= Document section =
Thursday, July 29, 2010

She is He and He is She!


I have noticed in the past several days that the trials in the dating life that I am enduring and have endured, women have as well. Why is this a surprise? Because I have ALWAYS thought that women have had the upper hand in this whole relationship game. For the most part I still do, but maybe they have been the recipient of the same mess I have been though…just on opposite side of the gender gap.

I can admit that I am not ready for a relationship, but I am ready to mingle and see where things can go. Knowing the latter means a lot, because for the first time I am able to actually say that I should not be in a relationship, because I will probably mess it up, try to impress her and get mad that she is not impressed by my actions and words, hook up with a chick because she wants something that I am not giving...like money, or just for miscellaneous reasons. I really need to get myself together before it is too late. I can say that I have some pretty cool female friends that listen to me and that I do not group them into the same category as all other women, but it takes time to get them there…remember I don’t trust anyone.

This is a process and it may take a long while. This does not mean that my sexual activity will subside…maybe it will, but I know and I have made it known (as she has also) that we are just doing this for our own purposes. I know it is not supposed to be like that, but I might change my mind. Maybe the introduction of sex into anything messes it up. We shall soon see, but I now have a clearer understanding that men and women do each other dirty, BUT I still believe women have the advantage. Until I meet a woman that can change my mind (and I probably won’t) my view will stay the same.

= Records supplied =
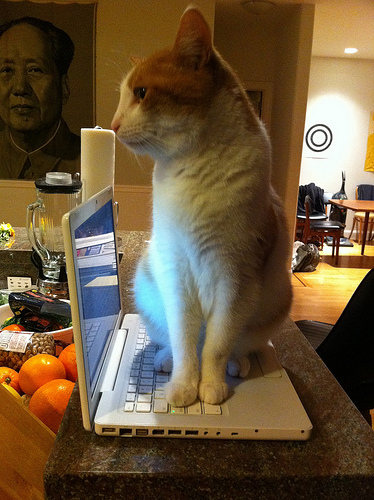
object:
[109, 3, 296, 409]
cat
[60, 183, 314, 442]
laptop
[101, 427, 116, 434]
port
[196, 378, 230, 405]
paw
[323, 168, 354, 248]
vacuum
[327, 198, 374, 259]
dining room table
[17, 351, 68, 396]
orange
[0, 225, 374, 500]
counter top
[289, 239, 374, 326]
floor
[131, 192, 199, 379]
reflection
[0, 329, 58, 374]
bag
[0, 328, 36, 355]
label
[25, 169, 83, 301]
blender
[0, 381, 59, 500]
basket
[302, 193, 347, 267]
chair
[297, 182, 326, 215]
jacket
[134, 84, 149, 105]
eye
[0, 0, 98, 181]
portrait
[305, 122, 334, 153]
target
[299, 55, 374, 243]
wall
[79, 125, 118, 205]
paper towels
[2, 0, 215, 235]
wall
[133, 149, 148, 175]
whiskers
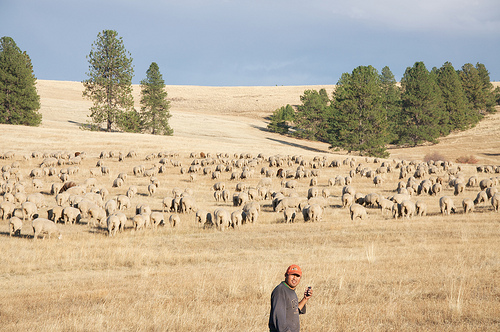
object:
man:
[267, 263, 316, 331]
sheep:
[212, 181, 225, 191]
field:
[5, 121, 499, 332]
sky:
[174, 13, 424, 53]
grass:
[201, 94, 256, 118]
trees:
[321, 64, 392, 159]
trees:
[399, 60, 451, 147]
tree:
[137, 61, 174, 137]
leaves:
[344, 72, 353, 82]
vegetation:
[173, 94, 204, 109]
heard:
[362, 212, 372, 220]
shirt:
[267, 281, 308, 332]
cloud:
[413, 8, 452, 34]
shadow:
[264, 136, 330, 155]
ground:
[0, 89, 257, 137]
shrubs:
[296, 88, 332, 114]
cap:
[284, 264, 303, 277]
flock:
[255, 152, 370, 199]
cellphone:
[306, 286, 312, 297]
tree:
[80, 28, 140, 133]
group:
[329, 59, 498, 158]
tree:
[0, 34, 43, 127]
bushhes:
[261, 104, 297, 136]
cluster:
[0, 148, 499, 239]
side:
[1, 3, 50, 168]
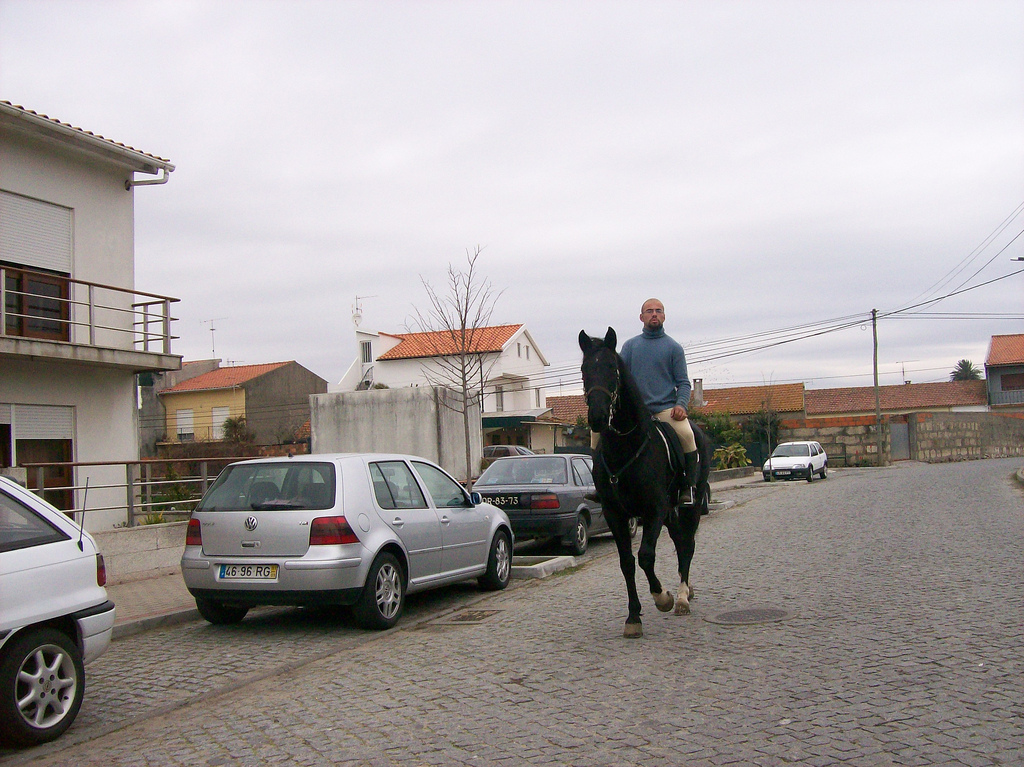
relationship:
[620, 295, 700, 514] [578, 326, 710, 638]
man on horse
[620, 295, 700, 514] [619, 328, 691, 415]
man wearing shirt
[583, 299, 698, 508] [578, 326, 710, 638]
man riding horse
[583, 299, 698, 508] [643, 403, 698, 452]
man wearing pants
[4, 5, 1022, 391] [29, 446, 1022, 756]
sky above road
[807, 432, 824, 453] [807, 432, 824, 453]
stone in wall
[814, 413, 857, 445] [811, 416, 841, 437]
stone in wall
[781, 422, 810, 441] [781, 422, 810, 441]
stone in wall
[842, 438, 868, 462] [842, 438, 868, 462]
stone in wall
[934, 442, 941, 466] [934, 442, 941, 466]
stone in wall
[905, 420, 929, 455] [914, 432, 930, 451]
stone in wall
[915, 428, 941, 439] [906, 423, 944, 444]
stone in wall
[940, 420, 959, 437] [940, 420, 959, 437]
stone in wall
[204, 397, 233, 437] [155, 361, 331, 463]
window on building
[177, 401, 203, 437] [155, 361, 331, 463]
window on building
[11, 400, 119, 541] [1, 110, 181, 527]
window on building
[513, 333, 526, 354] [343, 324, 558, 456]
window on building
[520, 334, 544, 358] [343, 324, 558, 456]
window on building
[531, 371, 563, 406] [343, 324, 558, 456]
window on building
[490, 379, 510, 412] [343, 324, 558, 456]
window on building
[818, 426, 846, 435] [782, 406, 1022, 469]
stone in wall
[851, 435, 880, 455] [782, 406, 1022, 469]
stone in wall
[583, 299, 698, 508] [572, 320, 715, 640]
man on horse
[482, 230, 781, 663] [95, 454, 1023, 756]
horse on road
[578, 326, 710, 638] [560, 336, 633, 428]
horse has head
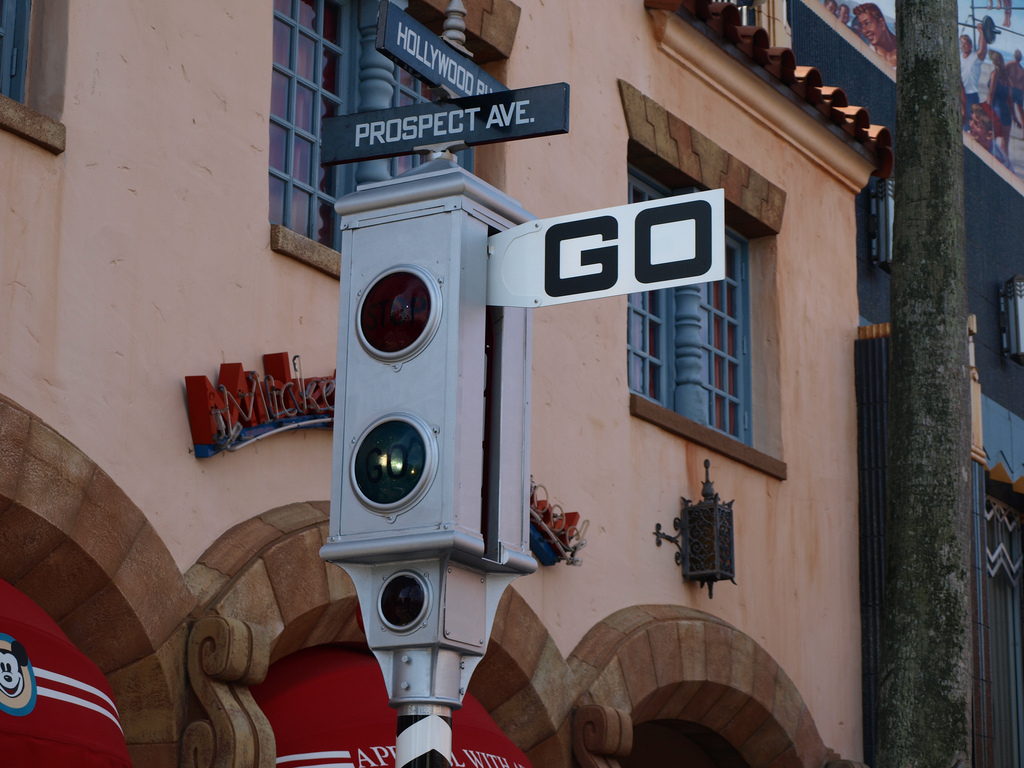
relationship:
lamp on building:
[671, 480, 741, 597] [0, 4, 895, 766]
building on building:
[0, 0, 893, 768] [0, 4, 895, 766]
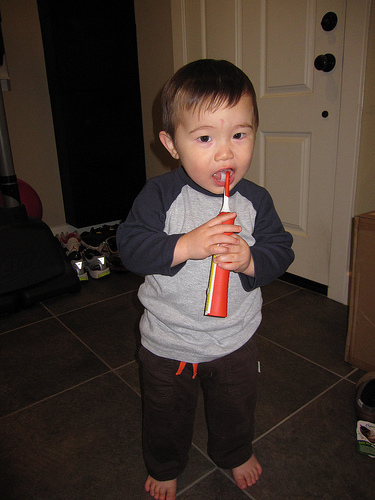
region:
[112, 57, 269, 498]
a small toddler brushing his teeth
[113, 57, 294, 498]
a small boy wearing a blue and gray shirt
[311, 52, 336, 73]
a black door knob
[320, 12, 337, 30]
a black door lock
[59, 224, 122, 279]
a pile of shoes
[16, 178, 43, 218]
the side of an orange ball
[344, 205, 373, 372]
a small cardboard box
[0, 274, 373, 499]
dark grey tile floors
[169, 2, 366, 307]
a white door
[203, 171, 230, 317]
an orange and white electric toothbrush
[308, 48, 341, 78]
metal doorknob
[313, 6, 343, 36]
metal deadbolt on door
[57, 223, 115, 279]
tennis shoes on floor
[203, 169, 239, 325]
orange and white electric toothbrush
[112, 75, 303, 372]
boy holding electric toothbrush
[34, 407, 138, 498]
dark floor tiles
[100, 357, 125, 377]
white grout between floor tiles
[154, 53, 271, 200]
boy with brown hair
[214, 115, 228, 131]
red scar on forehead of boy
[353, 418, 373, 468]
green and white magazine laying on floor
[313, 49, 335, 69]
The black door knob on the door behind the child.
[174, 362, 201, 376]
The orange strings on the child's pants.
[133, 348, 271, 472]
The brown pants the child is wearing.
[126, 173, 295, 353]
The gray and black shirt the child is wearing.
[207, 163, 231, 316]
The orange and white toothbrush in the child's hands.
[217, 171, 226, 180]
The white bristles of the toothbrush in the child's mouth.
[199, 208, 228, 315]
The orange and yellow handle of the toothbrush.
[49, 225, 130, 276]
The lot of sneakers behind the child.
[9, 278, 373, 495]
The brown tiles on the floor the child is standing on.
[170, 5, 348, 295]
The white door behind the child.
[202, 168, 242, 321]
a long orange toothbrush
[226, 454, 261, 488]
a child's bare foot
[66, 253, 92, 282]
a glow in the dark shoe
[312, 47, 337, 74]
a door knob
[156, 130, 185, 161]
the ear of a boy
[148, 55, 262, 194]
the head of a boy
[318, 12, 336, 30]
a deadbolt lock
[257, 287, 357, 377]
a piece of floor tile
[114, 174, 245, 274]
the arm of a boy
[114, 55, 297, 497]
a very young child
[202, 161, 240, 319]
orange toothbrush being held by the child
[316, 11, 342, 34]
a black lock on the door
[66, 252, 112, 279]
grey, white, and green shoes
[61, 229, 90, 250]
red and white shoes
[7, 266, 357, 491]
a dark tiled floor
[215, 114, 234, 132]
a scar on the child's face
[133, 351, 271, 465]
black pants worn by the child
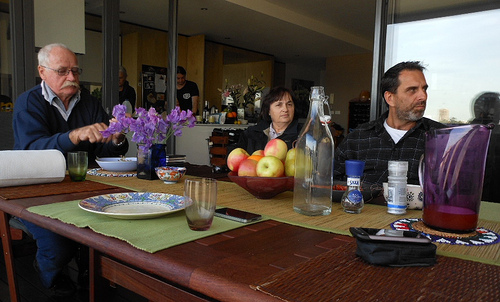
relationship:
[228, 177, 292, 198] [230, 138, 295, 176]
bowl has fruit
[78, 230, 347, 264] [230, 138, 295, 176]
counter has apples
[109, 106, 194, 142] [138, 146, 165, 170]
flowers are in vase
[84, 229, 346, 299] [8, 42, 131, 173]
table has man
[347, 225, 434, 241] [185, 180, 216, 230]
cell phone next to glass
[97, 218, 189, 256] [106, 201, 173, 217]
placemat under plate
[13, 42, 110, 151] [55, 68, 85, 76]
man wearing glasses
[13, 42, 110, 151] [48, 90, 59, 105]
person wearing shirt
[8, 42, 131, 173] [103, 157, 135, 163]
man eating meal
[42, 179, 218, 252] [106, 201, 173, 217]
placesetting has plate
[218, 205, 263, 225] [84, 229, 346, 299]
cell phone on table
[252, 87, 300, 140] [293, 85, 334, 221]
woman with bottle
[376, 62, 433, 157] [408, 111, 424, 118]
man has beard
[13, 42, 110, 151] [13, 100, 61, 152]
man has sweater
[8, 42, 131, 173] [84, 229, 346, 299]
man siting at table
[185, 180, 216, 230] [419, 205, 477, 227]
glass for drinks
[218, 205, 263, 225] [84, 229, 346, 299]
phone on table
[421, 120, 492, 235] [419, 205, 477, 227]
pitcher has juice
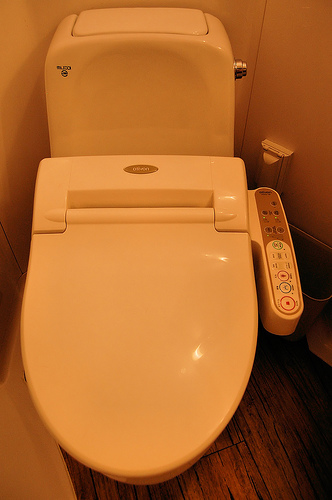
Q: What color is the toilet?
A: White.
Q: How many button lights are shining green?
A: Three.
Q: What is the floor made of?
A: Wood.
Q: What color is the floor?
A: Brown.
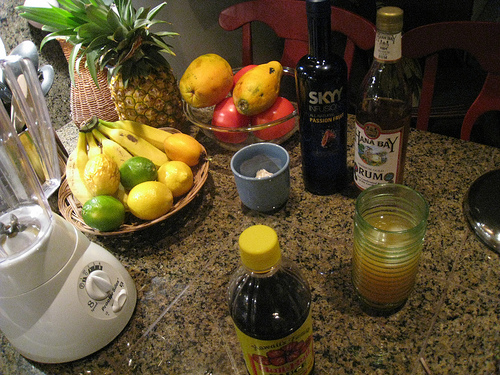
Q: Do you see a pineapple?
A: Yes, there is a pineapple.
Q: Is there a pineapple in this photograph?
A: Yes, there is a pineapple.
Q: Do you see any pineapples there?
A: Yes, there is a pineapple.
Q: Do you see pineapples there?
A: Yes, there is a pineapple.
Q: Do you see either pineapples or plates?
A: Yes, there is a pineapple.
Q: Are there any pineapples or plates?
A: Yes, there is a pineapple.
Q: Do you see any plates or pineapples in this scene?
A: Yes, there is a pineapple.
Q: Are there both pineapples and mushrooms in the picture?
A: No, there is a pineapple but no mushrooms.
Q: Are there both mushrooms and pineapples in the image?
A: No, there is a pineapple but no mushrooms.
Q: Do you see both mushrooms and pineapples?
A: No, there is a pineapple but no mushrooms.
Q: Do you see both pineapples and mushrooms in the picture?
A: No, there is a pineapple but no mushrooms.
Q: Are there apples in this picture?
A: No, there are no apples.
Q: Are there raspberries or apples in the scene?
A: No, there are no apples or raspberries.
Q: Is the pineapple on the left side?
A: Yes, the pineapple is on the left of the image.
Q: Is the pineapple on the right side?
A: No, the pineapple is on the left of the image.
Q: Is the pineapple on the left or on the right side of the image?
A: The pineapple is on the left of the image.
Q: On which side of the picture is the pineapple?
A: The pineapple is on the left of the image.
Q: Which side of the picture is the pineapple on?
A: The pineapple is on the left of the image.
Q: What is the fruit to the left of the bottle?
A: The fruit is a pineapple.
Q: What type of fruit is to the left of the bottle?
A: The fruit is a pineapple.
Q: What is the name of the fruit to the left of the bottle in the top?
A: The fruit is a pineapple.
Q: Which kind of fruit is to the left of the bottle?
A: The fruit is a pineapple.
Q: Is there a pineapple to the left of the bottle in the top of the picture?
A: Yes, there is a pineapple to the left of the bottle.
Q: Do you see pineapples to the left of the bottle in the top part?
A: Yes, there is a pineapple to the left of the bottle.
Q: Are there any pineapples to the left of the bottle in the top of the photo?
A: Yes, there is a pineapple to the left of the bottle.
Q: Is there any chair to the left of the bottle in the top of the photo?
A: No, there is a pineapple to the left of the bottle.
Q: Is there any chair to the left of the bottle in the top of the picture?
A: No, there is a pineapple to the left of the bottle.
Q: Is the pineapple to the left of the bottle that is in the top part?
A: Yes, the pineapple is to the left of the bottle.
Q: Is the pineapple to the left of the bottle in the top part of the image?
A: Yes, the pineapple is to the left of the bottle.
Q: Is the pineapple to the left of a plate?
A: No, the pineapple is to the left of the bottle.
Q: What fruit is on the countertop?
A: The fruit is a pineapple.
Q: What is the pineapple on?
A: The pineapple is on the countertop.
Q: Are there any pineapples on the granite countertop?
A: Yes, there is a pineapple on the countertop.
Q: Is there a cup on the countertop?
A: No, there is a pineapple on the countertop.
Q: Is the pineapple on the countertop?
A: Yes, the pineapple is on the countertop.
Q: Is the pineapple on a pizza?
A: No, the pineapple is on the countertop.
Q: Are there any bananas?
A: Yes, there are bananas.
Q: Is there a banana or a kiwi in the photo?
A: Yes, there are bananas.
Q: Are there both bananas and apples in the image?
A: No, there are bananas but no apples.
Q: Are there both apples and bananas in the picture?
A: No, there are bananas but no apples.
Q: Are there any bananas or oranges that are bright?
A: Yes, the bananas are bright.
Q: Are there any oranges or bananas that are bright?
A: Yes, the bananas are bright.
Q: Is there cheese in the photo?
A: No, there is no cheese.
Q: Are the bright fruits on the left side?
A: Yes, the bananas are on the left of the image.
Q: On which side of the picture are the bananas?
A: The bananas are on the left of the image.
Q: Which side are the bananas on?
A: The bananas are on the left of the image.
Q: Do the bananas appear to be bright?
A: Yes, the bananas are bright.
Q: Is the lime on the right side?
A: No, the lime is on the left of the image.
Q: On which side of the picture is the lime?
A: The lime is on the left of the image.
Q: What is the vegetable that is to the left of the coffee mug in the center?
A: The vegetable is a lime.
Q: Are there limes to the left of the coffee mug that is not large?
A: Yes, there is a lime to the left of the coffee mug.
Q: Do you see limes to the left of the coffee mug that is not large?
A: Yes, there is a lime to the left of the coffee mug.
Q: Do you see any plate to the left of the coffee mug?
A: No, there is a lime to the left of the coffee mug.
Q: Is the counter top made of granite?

= Task list =
a) Decide whether each statement agrees with the dating blog post, answering yes or no and quoting the words that decide it: (i) The writer feels ready for a relationship. (ii) The writer still thinks women have the advantage. (iii) The writer trusts everyone.
b) In the dating blog post, how long does the writer say the process may take?
c) From the dating blog post, extract the passage that opens with the words containing "I have noticed" and closes with "the gender gap.".

= Exercise solutions =
a)
(i) No: "I can admit that I am not ready for a relationship"
(ii) Yes: "BUT I still believe women have the advantage"
(iii) No: "remember I don’t trust anyone"

b) A long while.

c)
I have noticed in the past several days that the trials in the dating life that I am enduring and have endured, women have as well. Why is this a surprise? Because I have ALWAYS thought that women have had the upper hand in this whole relationship game. For the most part I still do, but maybe they have been the recipient of the same mess I have been though…just on opposite side of the gender gap.